- [Work required]: Your task is to write out the entire listing exactly, omitting its pictures.
★ ★ ★
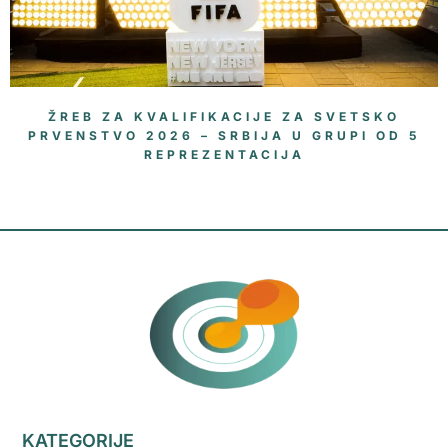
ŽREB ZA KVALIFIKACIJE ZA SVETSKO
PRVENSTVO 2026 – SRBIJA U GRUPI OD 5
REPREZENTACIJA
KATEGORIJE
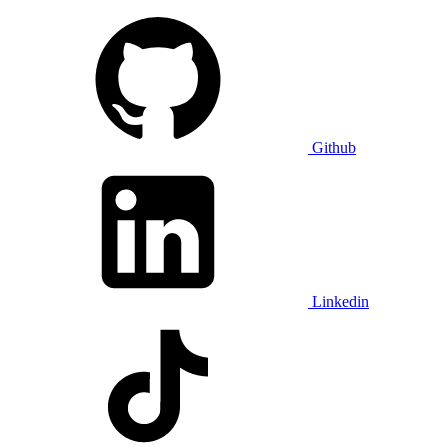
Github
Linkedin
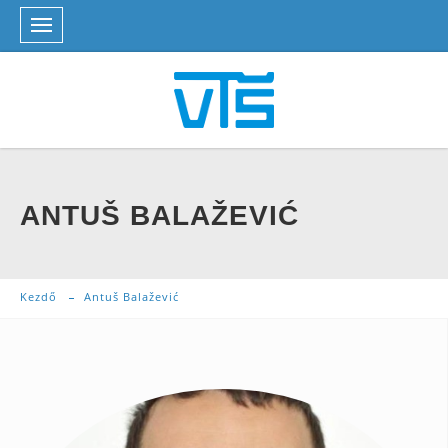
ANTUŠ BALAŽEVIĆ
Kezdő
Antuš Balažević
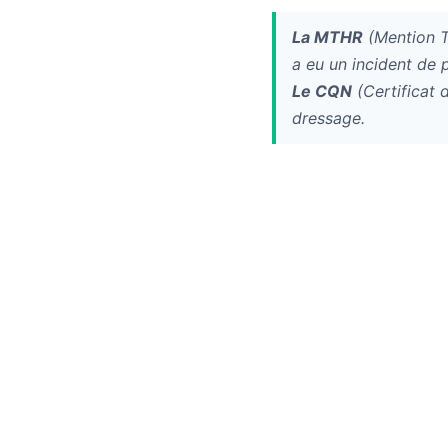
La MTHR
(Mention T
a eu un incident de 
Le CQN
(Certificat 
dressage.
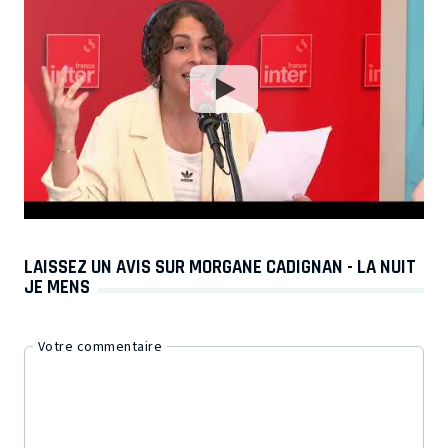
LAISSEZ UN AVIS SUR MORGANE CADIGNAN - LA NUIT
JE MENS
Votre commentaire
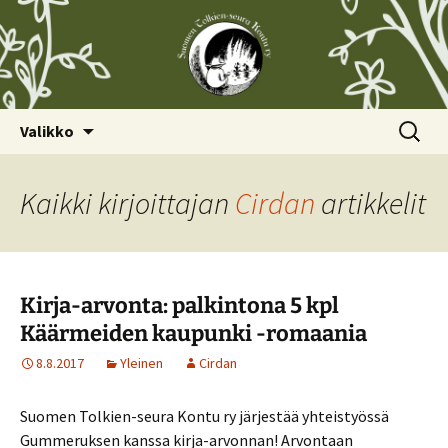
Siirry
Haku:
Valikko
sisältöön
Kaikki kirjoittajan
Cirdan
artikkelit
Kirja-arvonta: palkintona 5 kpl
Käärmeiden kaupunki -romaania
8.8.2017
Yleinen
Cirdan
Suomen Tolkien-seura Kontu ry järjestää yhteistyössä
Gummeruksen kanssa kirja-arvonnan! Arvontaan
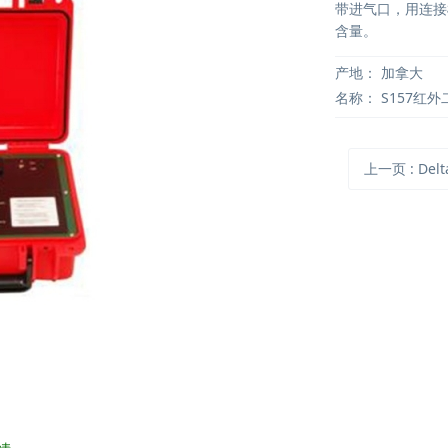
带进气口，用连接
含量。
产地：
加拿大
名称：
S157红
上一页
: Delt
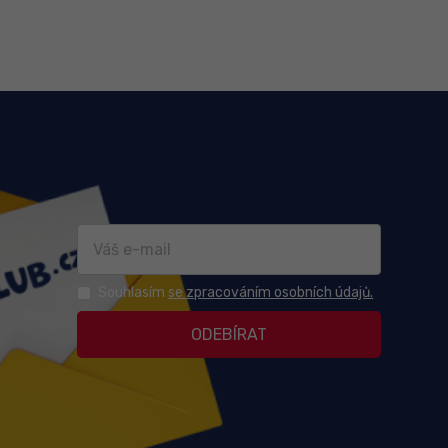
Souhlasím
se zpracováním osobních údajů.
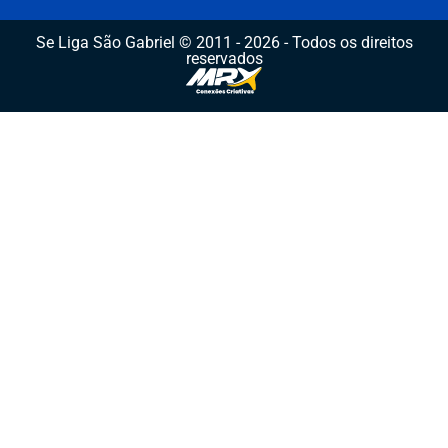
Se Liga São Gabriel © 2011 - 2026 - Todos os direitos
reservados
★ ★ ★
- [Exercise answer]:
ŽREB ZA KVALIFIKACIJE ZA SVETSKO
PRVENSTVO 2026 – SRBIJA U GRUPI OD 5
REPREZENTACIJA
KATEGORIJE
Github
Linkedin
ANTUŠ BALAŽEVIĆ
Kezdő
Antuš Balažević
La MTHR
(Mention T
a eu un incident de 
Le CQN
(Certificat 
dressage.
LAISSEZ UN AVIS SUR MORGANE CADIGNAN - LA NUIT
JE MENS
Votre commentaire
Siirry
Haku:
Valikko
sisältöön
Kaikki kirjoittajan
Cirdan
artikkelit
Kirja-arvonta: palkintona 5 kpl
Käärmeiden kaupunki -romaania
8.8.2017
Yleinen
Cirdan
Suomen Tolkien-seura Kontu ry järjestää yhteistyössä
Gummeruksen kanssa kirja-arvonnan! Arvontaan
带进气口，用连接
含量。
产地：
加拿大
名称：
S157红
上一页
: Delt
Souhlasím
se zpracováním osobních údajů.
Se Liga São Gabriel © 2011 - 2026 - Todos os direitos
reservados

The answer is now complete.